If you're going to get all riled up because it's not exercising your brain enough, or sick of the sight of gorgeous people carrying on in Las Vegas and elsewhere, then please avoid.
But if you're a fan of either of its leading lights, and in need of the sight of some slight hi-jinks to get you through the working week, by all means don't let me stop you.
It was perhaps inevitable that Cameron Diaz and Ashton Kutcher would eventually be cinematically paired up. Both former models who have successfully made the move to movies - and stayed there for more than a nano-second -, they have instant Gap-ad appeal which has made the advertising campaign for this project very easy on the eye.
Their characters, control freak Joy and commitment-phobe Jack, meet in Vegas. Both are on a mission to enjoy themselves, she having recently been dumped by her fiancé, he having been fired from his dad's construction business. So, in what should be a warning to anyone, they have a Britney Spears-style wild night on the sauce and wake up married.
But the next morning, he uses her coin to win a three-million-dollar jackpot. With their nuptials consummated, a judge breaks the news that they must stay married for six months and try to make their relationship work (only in filmland would this occur) before either of them can get their hands on the cash.
As you would quite rightly have predicted, each tries to force the other into breaking their vows, attempting to gain the upper hand in securing the majority of the money, despite the efforts of their marriage counsellor (Queen Latifah).
Cue plenty of crazy antics as the duo employ underhand means to catch the other out, and obtain crucial evidence of spousal abuse, aided and abetted by their respective best friends, Tipper (Lake Bell) and the interestingly named Hater (Rob Cordry).

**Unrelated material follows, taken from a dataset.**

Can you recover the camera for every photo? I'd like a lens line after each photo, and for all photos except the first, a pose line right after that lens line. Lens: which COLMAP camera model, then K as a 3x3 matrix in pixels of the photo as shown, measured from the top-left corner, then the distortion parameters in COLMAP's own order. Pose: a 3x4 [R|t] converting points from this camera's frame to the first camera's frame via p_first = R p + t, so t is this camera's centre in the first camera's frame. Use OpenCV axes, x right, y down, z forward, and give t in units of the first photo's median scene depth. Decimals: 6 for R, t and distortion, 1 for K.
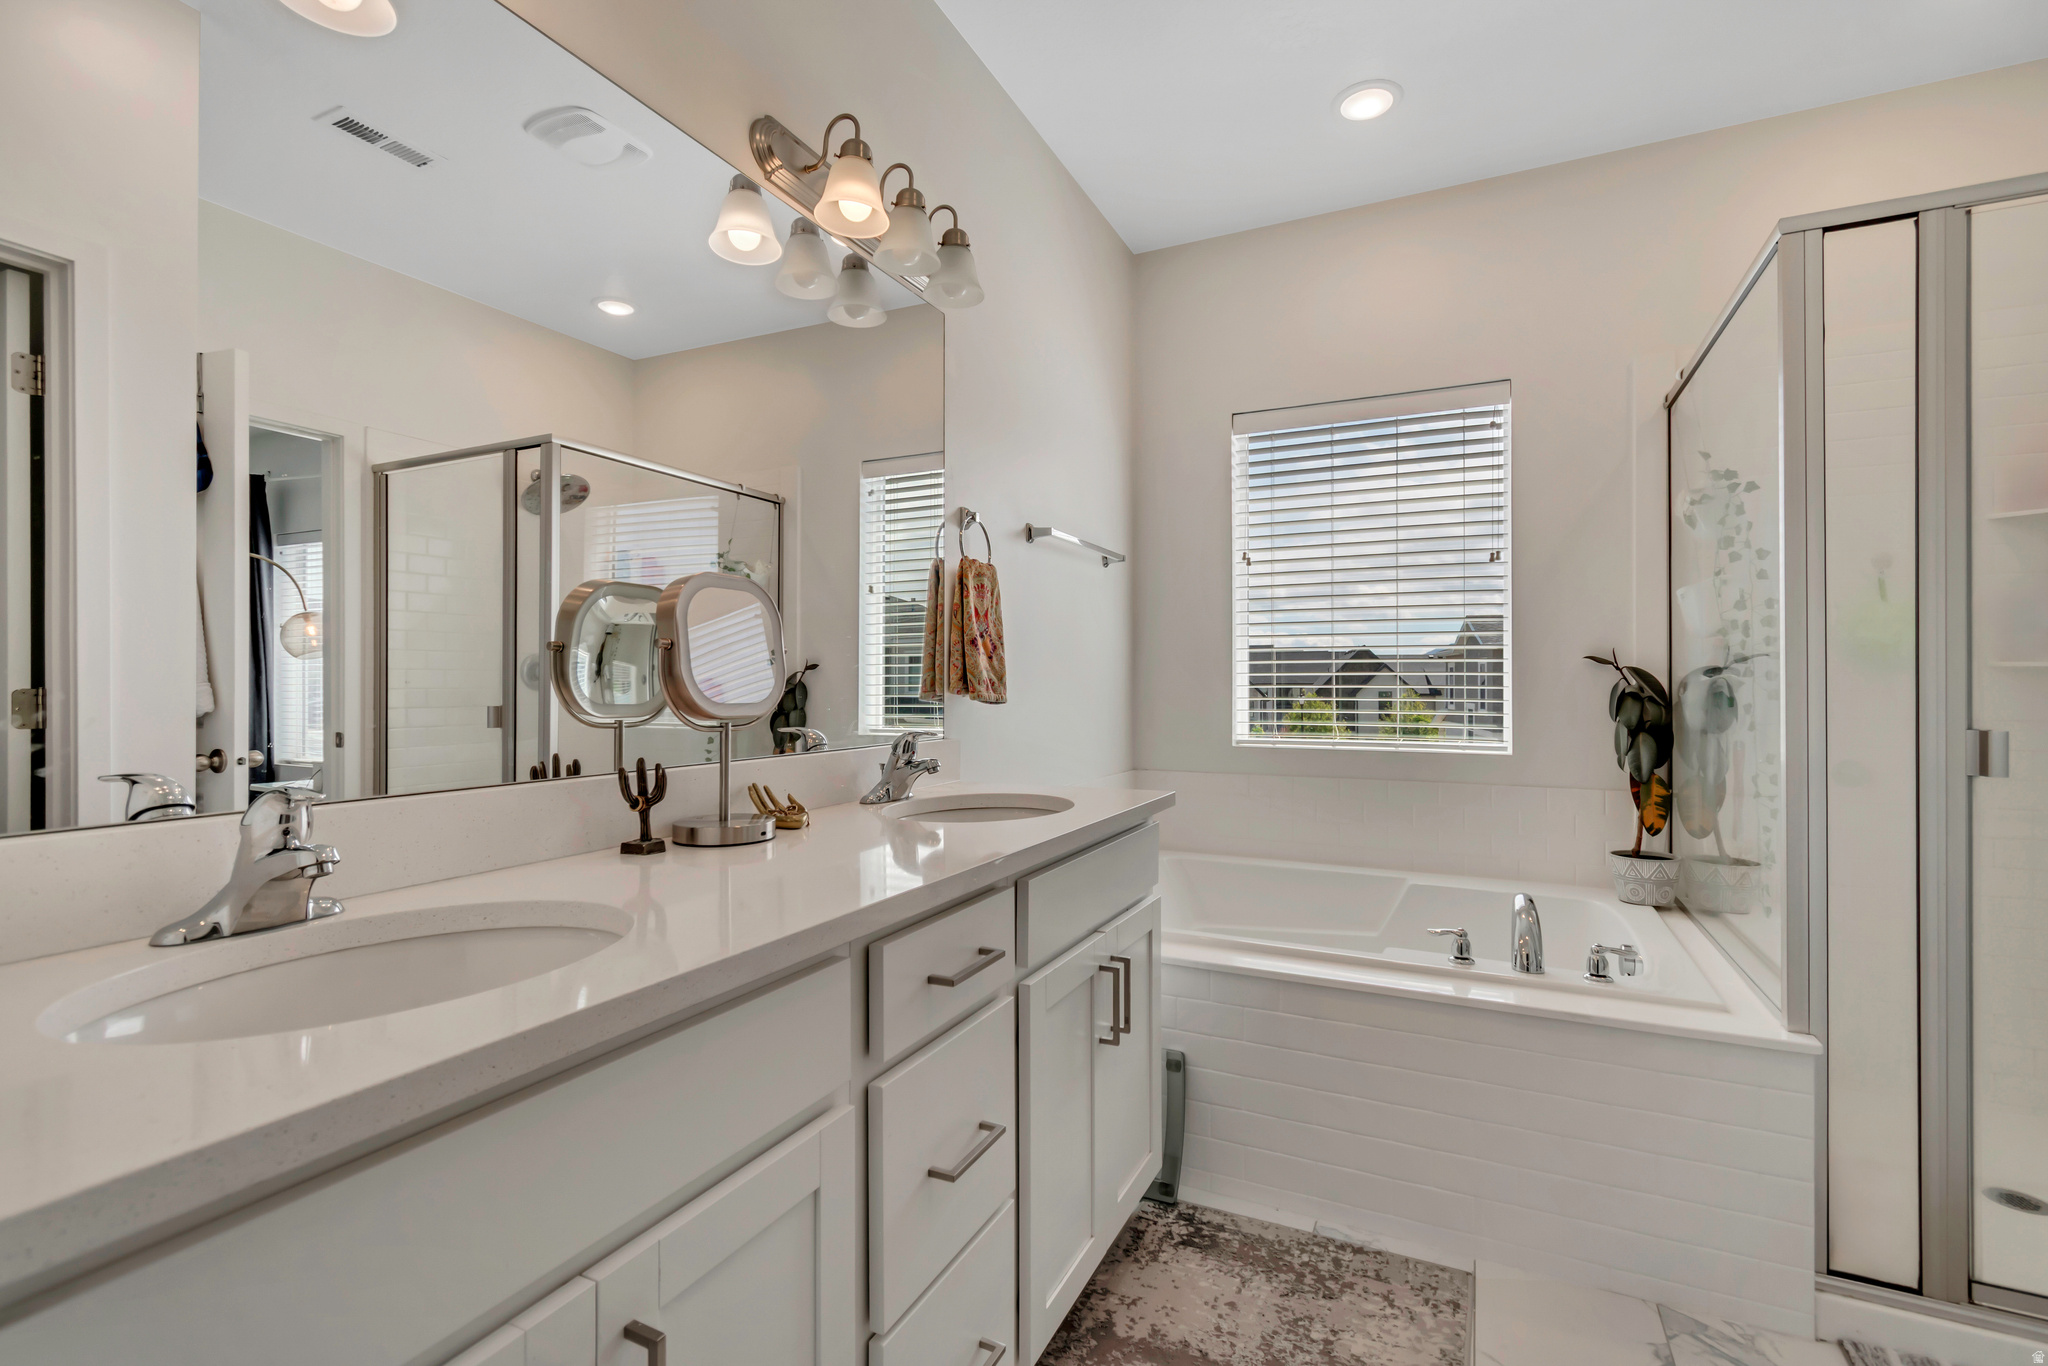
lens RADIAL K [[920.2, 0, 1028.2], [0, 920.2, 681.8], [0, 0, 1]] dist [0.000012, -0.000400]
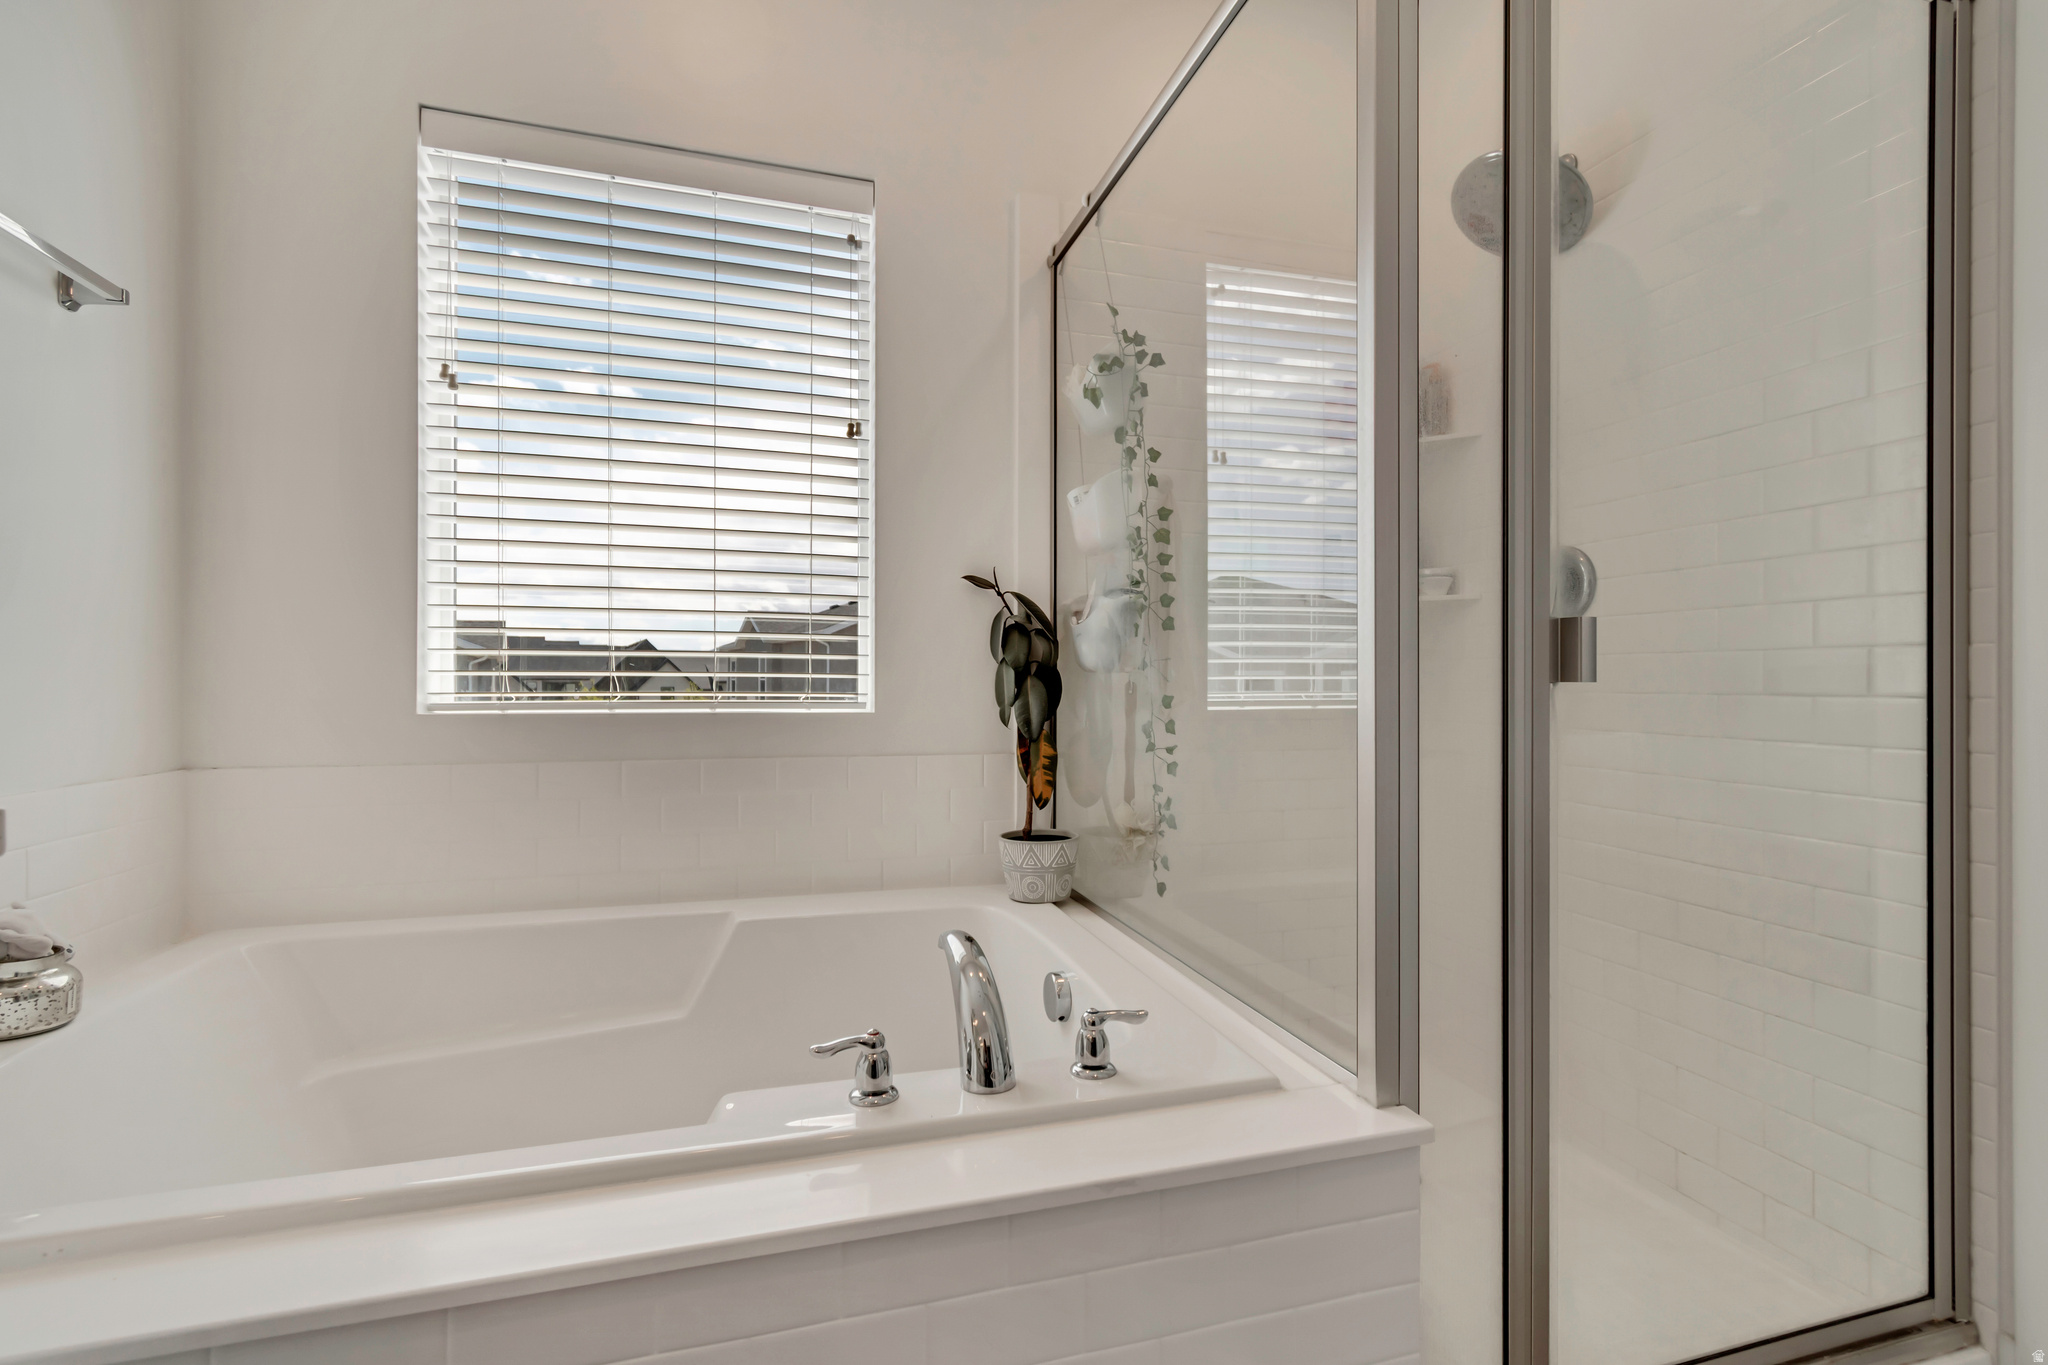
lens RADIAL K [[920.2, 0, 1028.2], [0, 920.2, 681.3], [0, 0, 1]] dist [0.000012, -0.000400]
pose [[0.735408, 0.004277, 0.677612, 0.146318], [-0.003943, 0.999990, -0.002032, 0.061354], [-0.677614, -0.001177, 0.735417, 0.436090]]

As Kutcher proved as Michael in That 70s Show - and even in the risible Cheaper by the Dozen - he can make stupid male characters very appealing, and, to an extent, he does so again here. His enthusiasm and wholehearted abandon to whatever shenanigans the plot makes him become involved in are rather refreshing, and he's matched, scene for scene, by Ms Diaz.

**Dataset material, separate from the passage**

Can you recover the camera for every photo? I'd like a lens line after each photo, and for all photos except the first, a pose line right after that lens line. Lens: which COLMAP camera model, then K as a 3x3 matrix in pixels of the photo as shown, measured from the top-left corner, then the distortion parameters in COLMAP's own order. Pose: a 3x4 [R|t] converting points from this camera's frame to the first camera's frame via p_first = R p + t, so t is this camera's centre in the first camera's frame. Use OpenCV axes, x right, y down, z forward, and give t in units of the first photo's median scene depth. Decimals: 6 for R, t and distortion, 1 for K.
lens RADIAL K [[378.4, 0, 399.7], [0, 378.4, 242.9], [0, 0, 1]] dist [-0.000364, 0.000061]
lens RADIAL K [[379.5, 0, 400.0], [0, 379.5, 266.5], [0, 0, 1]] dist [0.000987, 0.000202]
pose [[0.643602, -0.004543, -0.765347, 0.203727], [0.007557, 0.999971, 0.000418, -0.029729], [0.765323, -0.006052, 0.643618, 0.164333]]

Whatever you can say about this film, you can't say that its leads aren't trying their absolute utmost to make it all palatable.

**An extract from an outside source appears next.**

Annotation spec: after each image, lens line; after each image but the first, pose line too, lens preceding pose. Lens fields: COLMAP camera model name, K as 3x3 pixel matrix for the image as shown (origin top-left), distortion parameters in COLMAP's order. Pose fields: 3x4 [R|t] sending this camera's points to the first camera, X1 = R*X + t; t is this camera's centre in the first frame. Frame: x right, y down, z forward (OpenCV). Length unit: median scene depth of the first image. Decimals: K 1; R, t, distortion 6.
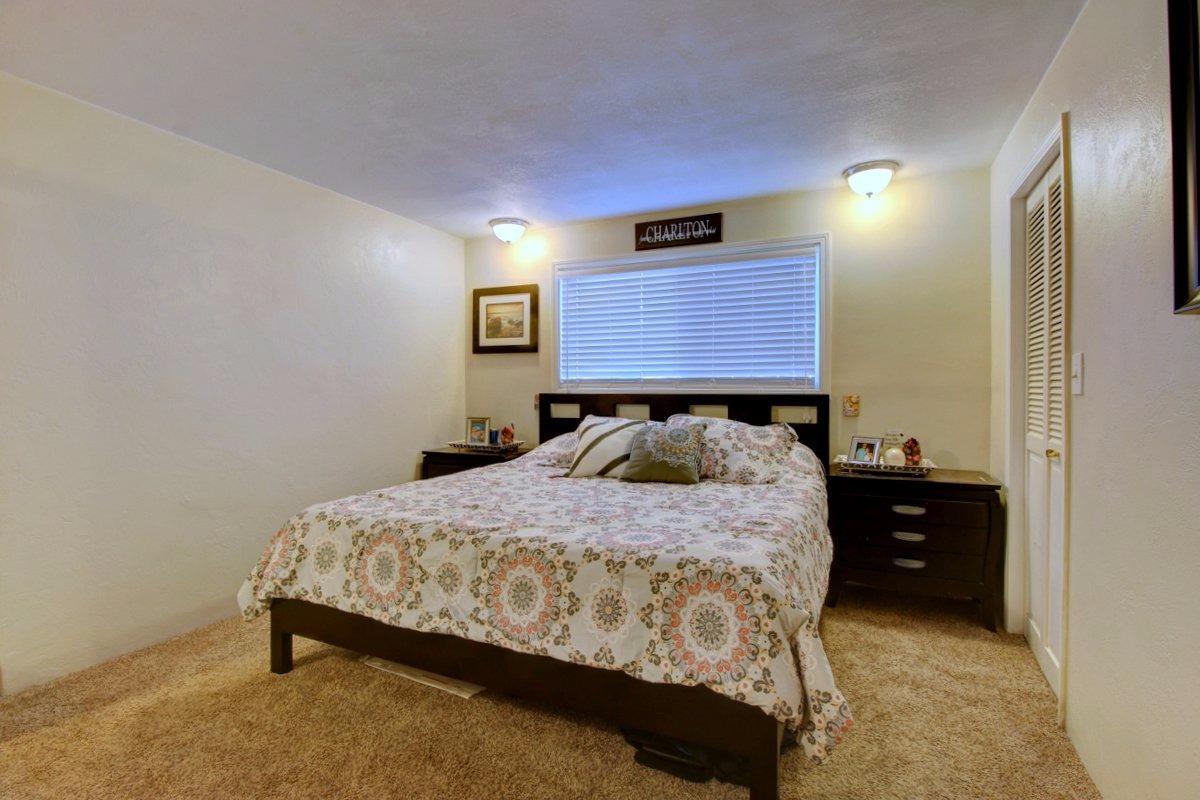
lens RADIAL K [[549.1, 0, 586.6], [0, 549.1, 389.4], [0, 0, 1]] dist [0.005732, -0.012233]
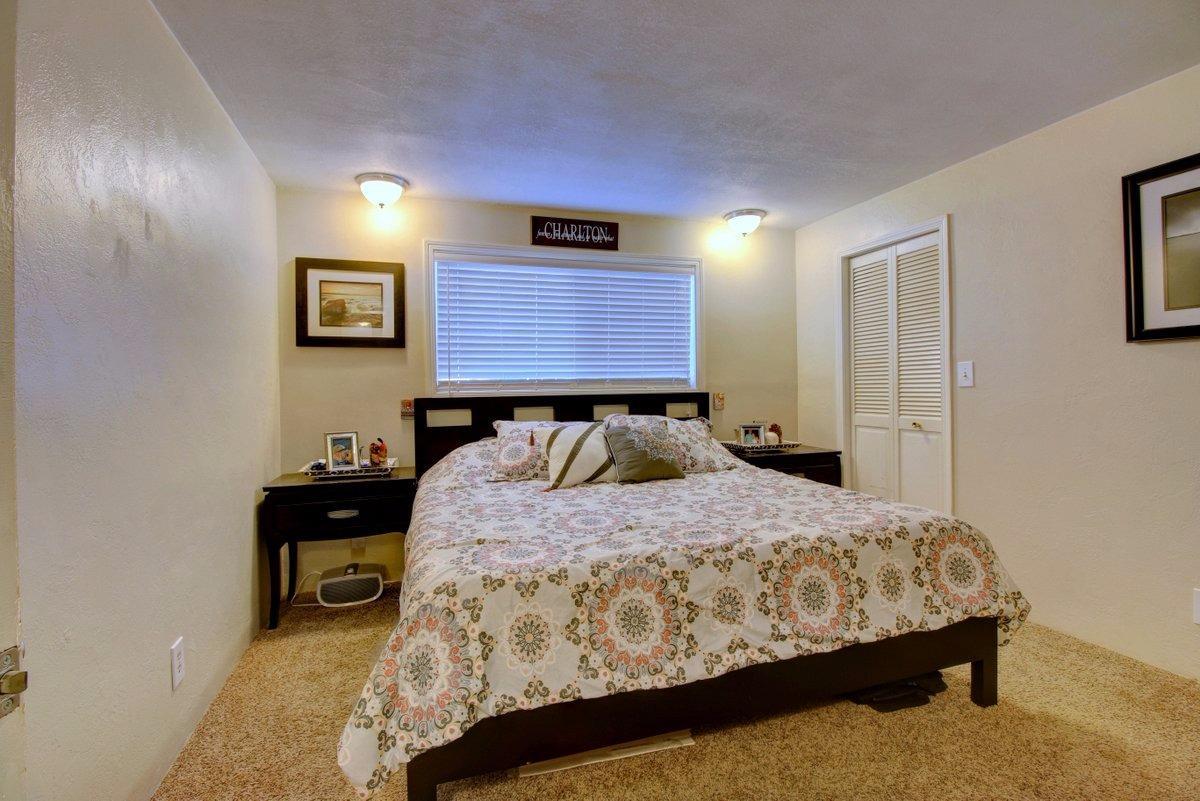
lens RADIAL K [[549.1, 0, 586.6], [0, 549.1, 389.9], [0, 0, 1]] dist [0.005732, -0.012233]
pose [[0.738194, -0.012877, 0.674466, -0.613663], [0.017852, 0.999841, -0.000450, -0.000410], [-0.674353, 0.012373, 0.738306, 0.310067]]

I feel some way inclined to support it because it's the first big Hollywood break for Scottish director Rob Cordry, who cut his teeth on Cold Feet and was behind the great adaptation of Starter for Ten, starring James McAvoy.
He obviously hasn't been given Pullitzer Prize-winning material to deal with, but mines it for all it's worth. And however much the latter is will be entirely dependent on you.